Segment Open
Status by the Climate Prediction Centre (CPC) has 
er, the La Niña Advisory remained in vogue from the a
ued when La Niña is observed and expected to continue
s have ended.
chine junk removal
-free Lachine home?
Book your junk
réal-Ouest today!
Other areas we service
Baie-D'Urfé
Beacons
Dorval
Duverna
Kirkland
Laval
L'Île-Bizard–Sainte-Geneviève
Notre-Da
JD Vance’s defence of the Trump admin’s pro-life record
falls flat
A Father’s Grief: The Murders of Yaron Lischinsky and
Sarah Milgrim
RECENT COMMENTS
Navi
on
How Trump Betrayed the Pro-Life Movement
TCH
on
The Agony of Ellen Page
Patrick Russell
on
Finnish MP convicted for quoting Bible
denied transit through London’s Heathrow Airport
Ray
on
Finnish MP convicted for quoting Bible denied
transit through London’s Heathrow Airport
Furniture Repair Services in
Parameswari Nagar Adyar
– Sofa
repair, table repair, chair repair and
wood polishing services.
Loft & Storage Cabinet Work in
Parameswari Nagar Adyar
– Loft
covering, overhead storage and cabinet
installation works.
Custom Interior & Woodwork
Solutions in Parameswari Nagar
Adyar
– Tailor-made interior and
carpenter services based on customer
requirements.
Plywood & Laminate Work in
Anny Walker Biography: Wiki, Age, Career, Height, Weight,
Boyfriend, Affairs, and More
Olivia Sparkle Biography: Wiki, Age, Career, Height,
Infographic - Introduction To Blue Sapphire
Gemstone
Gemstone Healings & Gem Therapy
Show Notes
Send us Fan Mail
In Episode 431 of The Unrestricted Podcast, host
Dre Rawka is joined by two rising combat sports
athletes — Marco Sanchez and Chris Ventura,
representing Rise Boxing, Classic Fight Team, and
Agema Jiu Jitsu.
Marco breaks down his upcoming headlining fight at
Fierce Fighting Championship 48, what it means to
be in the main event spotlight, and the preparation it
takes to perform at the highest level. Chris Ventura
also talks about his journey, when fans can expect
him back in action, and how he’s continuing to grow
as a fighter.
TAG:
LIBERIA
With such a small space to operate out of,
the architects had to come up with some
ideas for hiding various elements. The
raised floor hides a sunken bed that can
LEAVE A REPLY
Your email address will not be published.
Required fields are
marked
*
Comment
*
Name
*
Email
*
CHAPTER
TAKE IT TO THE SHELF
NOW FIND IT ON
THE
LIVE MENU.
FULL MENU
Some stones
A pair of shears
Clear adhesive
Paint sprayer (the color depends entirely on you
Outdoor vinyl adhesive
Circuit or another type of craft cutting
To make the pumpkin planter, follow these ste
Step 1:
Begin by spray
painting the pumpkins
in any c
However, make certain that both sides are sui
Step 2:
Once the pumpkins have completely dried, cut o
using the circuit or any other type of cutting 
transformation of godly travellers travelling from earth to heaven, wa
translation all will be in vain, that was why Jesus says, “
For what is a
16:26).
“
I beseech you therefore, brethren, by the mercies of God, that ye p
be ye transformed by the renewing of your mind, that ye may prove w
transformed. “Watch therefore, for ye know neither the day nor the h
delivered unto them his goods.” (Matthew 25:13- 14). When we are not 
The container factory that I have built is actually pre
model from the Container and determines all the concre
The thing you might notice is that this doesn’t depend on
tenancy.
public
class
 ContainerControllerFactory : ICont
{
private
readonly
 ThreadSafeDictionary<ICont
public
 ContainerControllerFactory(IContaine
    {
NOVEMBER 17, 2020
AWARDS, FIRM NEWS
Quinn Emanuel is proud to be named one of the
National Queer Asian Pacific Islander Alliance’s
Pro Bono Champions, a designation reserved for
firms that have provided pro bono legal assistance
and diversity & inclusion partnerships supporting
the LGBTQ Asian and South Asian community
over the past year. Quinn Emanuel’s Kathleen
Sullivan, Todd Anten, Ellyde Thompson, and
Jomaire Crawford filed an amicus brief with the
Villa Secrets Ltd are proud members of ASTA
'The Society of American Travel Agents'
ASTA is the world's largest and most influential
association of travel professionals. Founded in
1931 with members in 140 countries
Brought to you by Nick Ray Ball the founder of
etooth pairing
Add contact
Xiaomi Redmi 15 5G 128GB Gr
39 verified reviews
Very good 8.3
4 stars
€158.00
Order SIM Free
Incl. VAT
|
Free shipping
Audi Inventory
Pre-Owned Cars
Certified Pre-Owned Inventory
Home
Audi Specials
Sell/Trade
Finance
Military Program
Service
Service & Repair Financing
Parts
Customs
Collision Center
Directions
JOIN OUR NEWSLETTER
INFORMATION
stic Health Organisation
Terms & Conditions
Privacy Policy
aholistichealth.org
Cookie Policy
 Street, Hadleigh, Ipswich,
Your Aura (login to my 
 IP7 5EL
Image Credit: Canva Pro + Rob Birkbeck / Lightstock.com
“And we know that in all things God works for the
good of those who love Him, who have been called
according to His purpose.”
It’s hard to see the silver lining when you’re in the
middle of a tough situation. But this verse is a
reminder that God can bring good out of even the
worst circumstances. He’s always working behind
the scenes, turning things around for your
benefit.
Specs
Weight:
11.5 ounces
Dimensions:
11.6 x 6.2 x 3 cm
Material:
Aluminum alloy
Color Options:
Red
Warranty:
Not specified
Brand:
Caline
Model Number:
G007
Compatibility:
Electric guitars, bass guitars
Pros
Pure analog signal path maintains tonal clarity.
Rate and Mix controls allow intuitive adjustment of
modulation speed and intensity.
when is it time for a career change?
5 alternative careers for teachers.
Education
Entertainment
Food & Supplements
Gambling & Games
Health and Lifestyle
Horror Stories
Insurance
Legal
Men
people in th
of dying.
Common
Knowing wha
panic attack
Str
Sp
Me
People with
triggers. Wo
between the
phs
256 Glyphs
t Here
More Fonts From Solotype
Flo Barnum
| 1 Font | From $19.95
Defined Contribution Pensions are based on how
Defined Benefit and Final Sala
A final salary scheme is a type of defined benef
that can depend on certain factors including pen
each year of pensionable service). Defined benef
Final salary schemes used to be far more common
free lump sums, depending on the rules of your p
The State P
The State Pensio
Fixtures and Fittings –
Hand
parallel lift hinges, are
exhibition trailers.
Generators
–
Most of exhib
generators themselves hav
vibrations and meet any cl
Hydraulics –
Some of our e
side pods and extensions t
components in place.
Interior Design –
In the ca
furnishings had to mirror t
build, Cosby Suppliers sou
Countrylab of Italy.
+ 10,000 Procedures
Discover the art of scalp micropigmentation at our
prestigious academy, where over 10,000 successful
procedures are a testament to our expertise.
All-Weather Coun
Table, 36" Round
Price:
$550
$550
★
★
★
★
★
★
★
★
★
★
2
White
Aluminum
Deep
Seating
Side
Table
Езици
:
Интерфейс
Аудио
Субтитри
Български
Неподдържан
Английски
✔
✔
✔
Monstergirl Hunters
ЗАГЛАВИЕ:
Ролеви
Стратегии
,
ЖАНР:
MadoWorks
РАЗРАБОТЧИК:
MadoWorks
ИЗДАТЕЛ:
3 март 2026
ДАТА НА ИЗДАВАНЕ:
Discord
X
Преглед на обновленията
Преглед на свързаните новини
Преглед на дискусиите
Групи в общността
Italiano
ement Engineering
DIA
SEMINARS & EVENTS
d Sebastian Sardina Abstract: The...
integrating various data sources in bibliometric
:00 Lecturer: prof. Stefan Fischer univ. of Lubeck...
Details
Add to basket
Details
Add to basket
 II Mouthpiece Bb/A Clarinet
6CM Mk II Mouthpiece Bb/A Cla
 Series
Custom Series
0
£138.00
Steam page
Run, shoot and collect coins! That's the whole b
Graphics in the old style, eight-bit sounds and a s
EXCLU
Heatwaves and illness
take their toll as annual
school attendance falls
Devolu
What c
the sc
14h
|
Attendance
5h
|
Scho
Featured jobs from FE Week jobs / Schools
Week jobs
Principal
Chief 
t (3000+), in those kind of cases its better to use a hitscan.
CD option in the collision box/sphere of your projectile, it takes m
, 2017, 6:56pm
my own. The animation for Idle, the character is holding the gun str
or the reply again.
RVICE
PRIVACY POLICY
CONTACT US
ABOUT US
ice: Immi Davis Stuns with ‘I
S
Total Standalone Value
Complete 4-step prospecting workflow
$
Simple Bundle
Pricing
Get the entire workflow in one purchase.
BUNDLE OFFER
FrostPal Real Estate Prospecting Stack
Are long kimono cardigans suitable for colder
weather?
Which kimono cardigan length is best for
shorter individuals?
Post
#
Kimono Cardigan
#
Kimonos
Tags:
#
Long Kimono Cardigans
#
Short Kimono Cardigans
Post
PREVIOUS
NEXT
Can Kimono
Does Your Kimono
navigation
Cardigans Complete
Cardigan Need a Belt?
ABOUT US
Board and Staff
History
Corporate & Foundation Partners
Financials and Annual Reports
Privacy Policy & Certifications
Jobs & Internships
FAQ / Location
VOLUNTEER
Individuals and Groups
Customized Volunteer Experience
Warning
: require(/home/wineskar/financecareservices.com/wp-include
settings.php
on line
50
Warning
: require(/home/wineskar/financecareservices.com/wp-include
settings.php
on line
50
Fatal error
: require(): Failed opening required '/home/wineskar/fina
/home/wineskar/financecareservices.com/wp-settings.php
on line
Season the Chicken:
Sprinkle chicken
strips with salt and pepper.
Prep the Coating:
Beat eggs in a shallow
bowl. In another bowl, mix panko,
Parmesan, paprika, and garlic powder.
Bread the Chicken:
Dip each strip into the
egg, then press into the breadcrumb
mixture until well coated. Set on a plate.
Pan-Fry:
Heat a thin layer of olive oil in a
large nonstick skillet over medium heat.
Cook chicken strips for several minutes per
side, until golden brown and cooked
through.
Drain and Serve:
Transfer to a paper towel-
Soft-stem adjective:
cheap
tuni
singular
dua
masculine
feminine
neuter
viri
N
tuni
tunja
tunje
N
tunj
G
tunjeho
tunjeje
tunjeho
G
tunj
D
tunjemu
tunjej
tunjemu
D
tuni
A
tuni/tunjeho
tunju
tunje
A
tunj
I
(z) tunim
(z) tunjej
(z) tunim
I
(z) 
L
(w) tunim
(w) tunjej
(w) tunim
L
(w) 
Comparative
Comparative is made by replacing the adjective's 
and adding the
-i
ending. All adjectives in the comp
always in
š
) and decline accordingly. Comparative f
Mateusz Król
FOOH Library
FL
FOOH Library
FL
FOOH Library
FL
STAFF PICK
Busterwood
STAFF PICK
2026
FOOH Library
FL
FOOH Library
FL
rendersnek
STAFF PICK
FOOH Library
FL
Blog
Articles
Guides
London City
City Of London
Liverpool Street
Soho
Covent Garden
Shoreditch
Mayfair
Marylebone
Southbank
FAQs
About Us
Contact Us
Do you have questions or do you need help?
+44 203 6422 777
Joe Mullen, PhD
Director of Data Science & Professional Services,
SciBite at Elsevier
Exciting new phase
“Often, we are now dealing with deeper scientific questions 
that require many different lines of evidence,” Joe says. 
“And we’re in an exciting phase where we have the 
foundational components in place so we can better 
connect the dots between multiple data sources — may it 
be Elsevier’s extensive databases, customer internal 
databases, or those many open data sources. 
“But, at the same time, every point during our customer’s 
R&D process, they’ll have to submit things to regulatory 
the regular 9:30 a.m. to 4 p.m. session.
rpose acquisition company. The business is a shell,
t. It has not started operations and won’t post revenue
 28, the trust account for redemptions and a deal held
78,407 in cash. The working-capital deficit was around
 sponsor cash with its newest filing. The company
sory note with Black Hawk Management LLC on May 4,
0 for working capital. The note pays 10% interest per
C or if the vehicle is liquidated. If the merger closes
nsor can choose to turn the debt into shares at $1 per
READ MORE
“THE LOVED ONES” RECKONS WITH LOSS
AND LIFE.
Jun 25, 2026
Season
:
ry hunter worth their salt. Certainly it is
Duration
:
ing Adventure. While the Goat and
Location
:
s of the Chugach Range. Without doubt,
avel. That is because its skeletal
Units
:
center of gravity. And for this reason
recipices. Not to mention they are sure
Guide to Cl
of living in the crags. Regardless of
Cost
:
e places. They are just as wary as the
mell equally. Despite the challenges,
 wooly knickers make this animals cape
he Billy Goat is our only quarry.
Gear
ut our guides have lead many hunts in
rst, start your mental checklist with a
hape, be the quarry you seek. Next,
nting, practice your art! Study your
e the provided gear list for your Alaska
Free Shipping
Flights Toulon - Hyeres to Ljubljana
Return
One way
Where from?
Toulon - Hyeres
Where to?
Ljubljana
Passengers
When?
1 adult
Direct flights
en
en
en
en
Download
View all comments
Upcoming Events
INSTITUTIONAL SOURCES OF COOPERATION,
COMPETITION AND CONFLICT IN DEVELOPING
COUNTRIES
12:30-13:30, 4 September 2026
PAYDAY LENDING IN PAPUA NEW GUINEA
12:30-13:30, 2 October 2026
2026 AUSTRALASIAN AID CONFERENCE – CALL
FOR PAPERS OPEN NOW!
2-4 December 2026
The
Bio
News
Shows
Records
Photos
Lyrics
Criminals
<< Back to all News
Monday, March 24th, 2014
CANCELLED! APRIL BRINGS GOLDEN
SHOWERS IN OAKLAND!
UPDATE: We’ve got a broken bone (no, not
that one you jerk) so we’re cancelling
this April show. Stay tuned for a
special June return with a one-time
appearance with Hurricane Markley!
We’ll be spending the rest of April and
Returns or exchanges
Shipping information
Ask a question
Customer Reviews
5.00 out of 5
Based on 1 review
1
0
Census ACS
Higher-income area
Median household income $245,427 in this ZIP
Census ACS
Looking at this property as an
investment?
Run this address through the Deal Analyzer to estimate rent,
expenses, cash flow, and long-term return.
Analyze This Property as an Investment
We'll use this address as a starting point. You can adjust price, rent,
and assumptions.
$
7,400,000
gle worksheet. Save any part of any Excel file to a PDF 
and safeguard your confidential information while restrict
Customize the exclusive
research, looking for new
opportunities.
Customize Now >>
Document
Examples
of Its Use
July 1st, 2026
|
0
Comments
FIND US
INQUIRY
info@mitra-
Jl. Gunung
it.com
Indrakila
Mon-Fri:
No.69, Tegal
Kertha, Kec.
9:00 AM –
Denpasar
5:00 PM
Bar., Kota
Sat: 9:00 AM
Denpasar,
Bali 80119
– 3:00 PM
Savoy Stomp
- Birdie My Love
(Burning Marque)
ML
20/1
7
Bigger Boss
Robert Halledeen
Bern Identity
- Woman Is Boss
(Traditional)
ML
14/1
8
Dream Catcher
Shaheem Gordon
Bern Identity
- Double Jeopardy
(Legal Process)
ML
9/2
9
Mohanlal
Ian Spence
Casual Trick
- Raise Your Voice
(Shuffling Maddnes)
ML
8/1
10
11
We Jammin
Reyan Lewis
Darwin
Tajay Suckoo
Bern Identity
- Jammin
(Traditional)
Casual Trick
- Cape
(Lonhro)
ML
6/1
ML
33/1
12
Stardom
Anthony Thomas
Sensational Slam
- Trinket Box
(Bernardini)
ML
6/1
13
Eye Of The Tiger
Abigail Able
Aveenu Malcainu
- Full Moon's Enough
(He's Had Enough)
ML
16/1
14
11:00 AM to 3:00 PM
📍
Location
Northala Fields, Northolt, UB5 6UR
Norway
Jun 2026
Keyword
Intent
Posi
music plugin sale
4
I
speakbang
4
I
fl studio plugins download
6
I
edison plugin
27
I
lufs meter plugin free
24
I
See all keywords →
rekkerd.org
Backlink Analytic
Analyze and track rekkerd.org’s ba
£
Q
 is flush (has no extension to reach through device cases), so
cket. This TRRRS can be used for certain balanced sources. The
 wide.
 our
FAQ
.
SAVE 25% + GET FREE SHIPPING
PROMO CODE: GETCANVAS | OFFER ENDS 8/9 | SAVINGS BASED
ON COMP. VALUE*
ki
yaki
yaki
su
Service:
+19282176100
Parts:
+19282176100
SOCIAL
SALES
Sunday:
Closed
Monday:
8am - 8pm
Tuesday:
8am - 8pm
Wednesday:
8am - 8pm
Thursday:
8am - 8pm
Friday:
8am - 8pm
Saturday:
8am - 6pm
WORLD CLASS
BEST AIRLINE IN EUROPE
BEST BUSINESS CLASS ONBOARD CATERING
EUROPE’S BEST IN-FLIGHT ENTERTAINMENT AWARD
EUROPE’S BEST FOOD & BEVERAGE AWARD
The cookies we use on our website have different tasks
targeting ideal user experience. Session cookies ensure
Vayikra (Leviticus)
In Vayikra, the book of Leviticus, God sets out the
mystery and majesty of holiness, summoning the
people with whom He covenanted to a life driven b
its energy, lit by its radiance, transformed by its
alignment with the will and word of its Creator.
Segment Closed
▶ **Exercise**:
Find the line with "d Sebastian Sardina Abstract: The..." in the material above. Reproduce it and each line after it up to and including the line with "Run, shoot and".

▶ **Answer to this problem**:
d Sebastian Sardina Abstract: The...
integrating various data sources in bibliometric
:00 Lecturer: prof. Stefan Fischer univ. of Lubeck...
Details
Add to basket
Details
Add to basket
 II Mouthpiece Bb/A Clarinet
6CM Mk II Mouthpiece Bb/A Cla
 Series
Custom Series
0
£138.00
Steam page
Run, shoot and collect coins! That's the whole b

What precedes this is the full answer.